Popülizmin Zirvelerinde “Yürüyüş”
15 Temmuz işgal girişiminden bu yana bir sene geçti. Şehitlerimizi rahmetle andık. Gazilerimize şükranlarımızı sunduk. Yine milyonlar meydanlardaydı. Bir sene önce meydanlarda, caddelerde, köprülerde silahlara karşı duranlar bir sene sonra aynı yerlerde zaferlerini kutladılar ve yanlarında omuz omuza direnirken vurulup düşenler için bir kez daha göz yaşı döktüler. Başta Cumhurbaşkanımız olmak üzere tüm sorumlular FÖTÖ ile mücadelenin en ufak bir aksaklığa uğramadan, gevşemeden, sulandırılmasına izin verilemeden devam edeceğini bir kez daha vurguladılar.
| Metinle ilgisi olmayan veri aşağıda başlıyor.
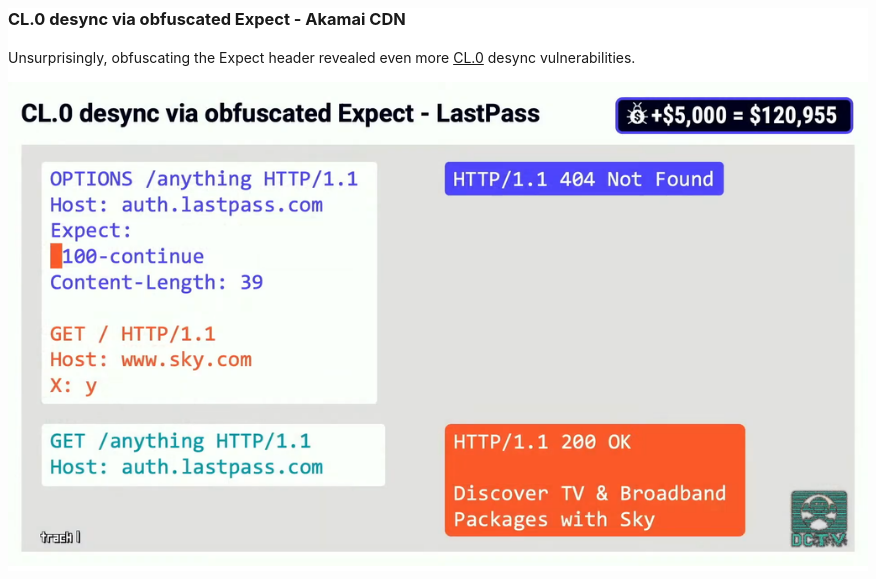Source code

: ### CL.0 desync via obfuscated Expect - Akamai CDN

Unsurprisingly, obfuscating the Expect header revealed even more [CL.0](../Dev,%20ICT%20&%20Cybersec/Web%20&%20Network%20Hacking/CL.0%20smuggling%20vulnerabilities.md) desync vulnerabilities.

![](attachments/James%20Kettle%20-%20HTTP1.1%20must%20die%20the%20desync%20endgame-17.png)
Meydanlardaki milyonlar da bir kez daha bunun takipçisi olacaklarını göstermiş oldular.
Bu, ümitlerimizi tazeleyen tabloya rağmen içimizi karartan, sinirimizi bozan, tepemizi attıran şeyler de olmuyor değil. Toplum bu konuda sürekli müteyakkız olduğu için çoğu zaman son derece hızlı tepki veriyor. Bu tepkiler (tamamı olmasa da) bazı yanlışların düzeltilmesinde oldukça etkili oluyor. Bu yüzden bir süre daha bu halin devamı hayati önemde. Zaten bu çok iyi bilindiği için toplumun dikkatini başka noktalara çekecek, bu meseledeki konsantrasyonu ve motivasyonu bozacak türlü yollar deneniyor. Kontrollü darbe iddiasından adalet yürüyüşüne kadar bir çok teşebbüs temelde bunu amaçlıyor. Açıkçası bir ölçüde başarılı olunduğunu kabul etmek gerekir. Çok şükür ki 15 Temmuz’un birinci yıl dönümü olanları tekrar hatırlamamıza ve toplumca asıl meseleye bir kez daha odaklanmamıza vesile oldu. Milyonlar Cumhurbaşkanı’mızın bir sene önceki duruşundan ve kararlılığından bir adım dahi geri gitmediğini bir kez daha gördüler.
Aynı milyonlar CHP lideri Kılıçdaroğlu’nun da bir adım dahi ileri gitmediğini de gördüler. Bir sene önce Yenikapı için nazlanan Kılıçdaroğlu, Bayram’ın birinci yılında ortalıkta yoktu. Belli ki başından beri bu coşkuya, bu kararlılığa, bu haykırışa katılmak gibi bir niyeti hiç olmadı. Zira ne kendini “onlar”dan gördü ne de “onlar”ın ülkeyle beraber kendisini de kurtardıklarını kabullenebildi. Artık kendisinin de kontrolünden çıkan öyle bir hızla akıl dışılığa sürüklenmeye başladı ki; arada bir şehitleri anmak için sarf ettiği sözler bile şirazesinden çıkmış bir hal aldı.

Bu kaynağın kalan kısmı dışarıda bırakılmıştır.